Home Read Classic Album Review: Tori Amos | Scarlet’s Walk

Classic Album Review: Tori Amos | Scarlet’s Walk

The singer-pianist leads a scenic journey through her own land of hope and dreams.

This came out in 2002 – or at least that’s when I got it. Here’s what I said about it back then (with some minor editing):

 


“I’m lost here … in a place called America,” claims Tori Amos on her new album Scarlet’s Walk. Don’t believe her.

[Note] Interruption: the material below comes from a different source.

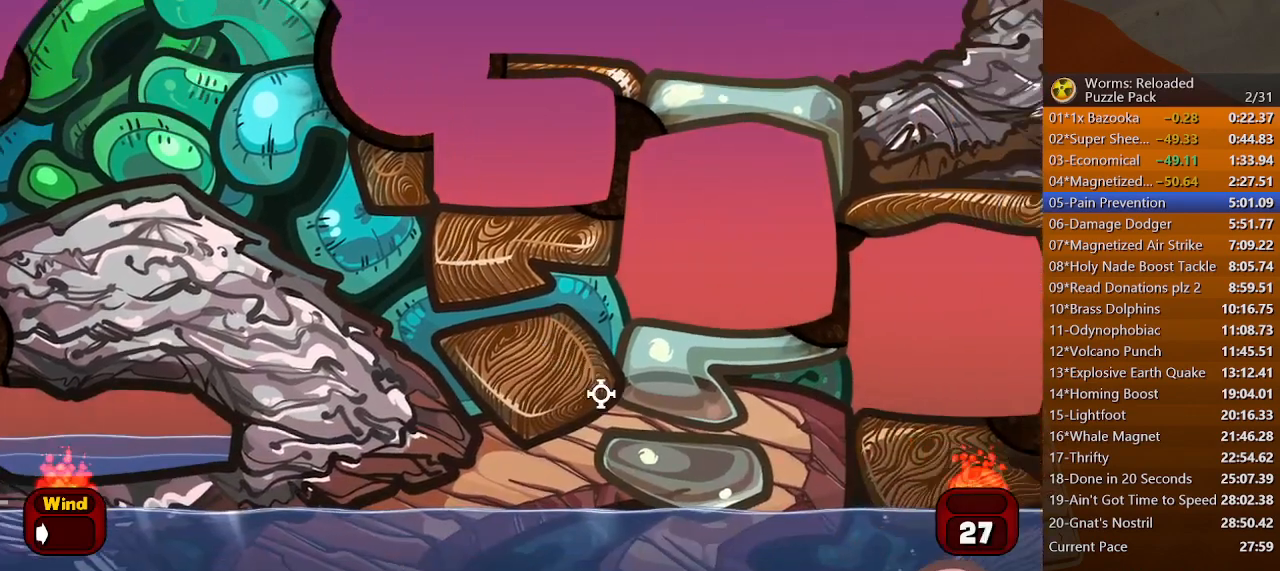
{"keys": ["down", "right"], "mouse": [], "events": [[167, "down", "up"], [500, "down", "down"]]}
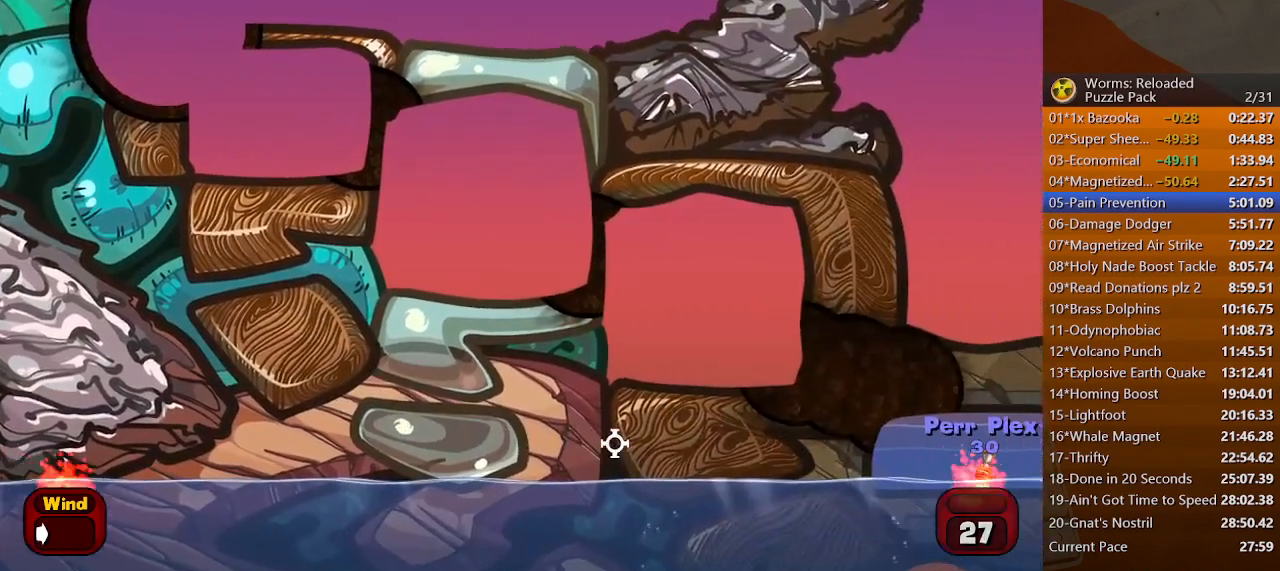
{"keys": ["right"], "mouse": [], "events": [[33, "down", "up"]]}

To be fair, I’ll concede she’s away from home — Scarlet’s Walk is a concept-album/musical novel/travelogue in which Amos casts herself as Scarlet, a woman wandering across post-9/11 America in search of herself. But if you think Amos is roaming around aimlessly here, you’re kidding yourself. As always, she seems to have an innate sense of direction, letting her ’70s piano-pop instincts guide her as she moves through various emotional states and spins earthy, compelling short stories about porn starlets, plane-crash widows and other disenfranchised, alienated casualties of modern society. And as they drive all night and chow down in roadside diners while searching for love and meaning in their lives, Tori leads us on a scenic journey through her own private land of hope and dreams — and offers us perhaps the most compelling and least forced album of her career.